● **Document segment**:
※

11. In the event the company incurs operating expenses, you intend to “equitably spread” those costs among the revenue flowing into the company from each Property LLC in place at the time the expense is incurred. Please clarify what revenue you are referring to. For example, state if the company may deduct company-level operating expenses from planned distributions to Bitholders. Explain how the company would equitably spread amounts if one property subsidiary is eligible to make distributions and others are not.

 

The disclosure has been amended to describe the procedure by which the Company would deduct amounts to cover its expenses from the amounts that would otherwise be distributed to Bitholders. Additionally, Section 5.13 has been added to the operating agreement to clarify the authority of the Manager to make these determinations and a corresponding change has been made to the Class [TBD] Bit Designation.

 

Compensation of Our Manager and Affiliate, page 31

 

12. We note your response to comment 11 that the company has decided to eliminate the property management fee. However, the operating agreement filed as Exhibit 2.2 provides for payment to the Manager of a monthly servicing / property management fee equal to an annualized rate of up to 0.50%. Please file the revised operating agreement as an exhibit to your offering statement, or revise your disclosure to describe the servicing / property management fee.

※

● **What this exercise asks**:
1 > From the correspondence excerpt, output the passage starting at "11. In the event" and ending at "others are not.".
2 > Answer these questions from the correspondence excerpt:
(a) Which section was added to the operating agreement to clarify the Manager's authority?
(b) Under which exhibit number was the operating agreement filed?
(c) What is the maximum annualized rate of the monthly servicing / property management fee in that agreement?

※

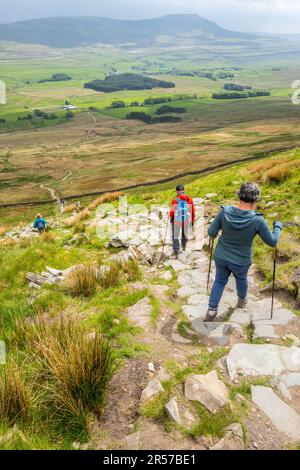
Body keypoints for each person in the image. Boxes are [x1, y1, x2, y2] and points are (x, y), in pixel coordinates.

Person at [205, 182, 282, 322]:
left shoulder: (224, 211)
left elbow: (211, 232)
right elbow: (273, 242)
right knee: (241, 279)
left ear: (239, 195)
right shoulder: (257, 220)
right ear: (255, 199)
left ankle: (211, 310)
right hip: (241, 260)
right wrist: (277, 226)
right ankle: (241, 301)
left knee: (220, 281)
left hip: (221, 255)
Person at [170, 184, 195, 259]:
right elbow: (192, 210)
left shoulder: (175, 200)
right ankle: (184, 246)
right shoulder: (189, 199)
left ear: (177, 191)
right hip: (186, 219)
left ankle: (176, 251)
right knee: (184, 233)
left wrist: (171, 217)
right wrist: (192, 220)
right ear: (184, 190)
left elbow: (172, 211)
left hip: (176, 219)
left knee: (175, 234)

※

● **Solutions to the tasks**:
1 >
11. In the event the company incurs operating expenses, you intend to “equitably spread” those costs among the revenue flowing into the company from each Property LLC in place at the time the expense is incurred. Please clarify what revenue you are referring to. For example, state if the company may deduct company-level operating expenses from planned distributions to Bitholders. Explain how the company would equitably spread amounts if one property subsidiary is eligible to make distributions and others are not.

2 >
(a) Section 5.13
(b) Exhibit 2.2
(c) Up to 0.50%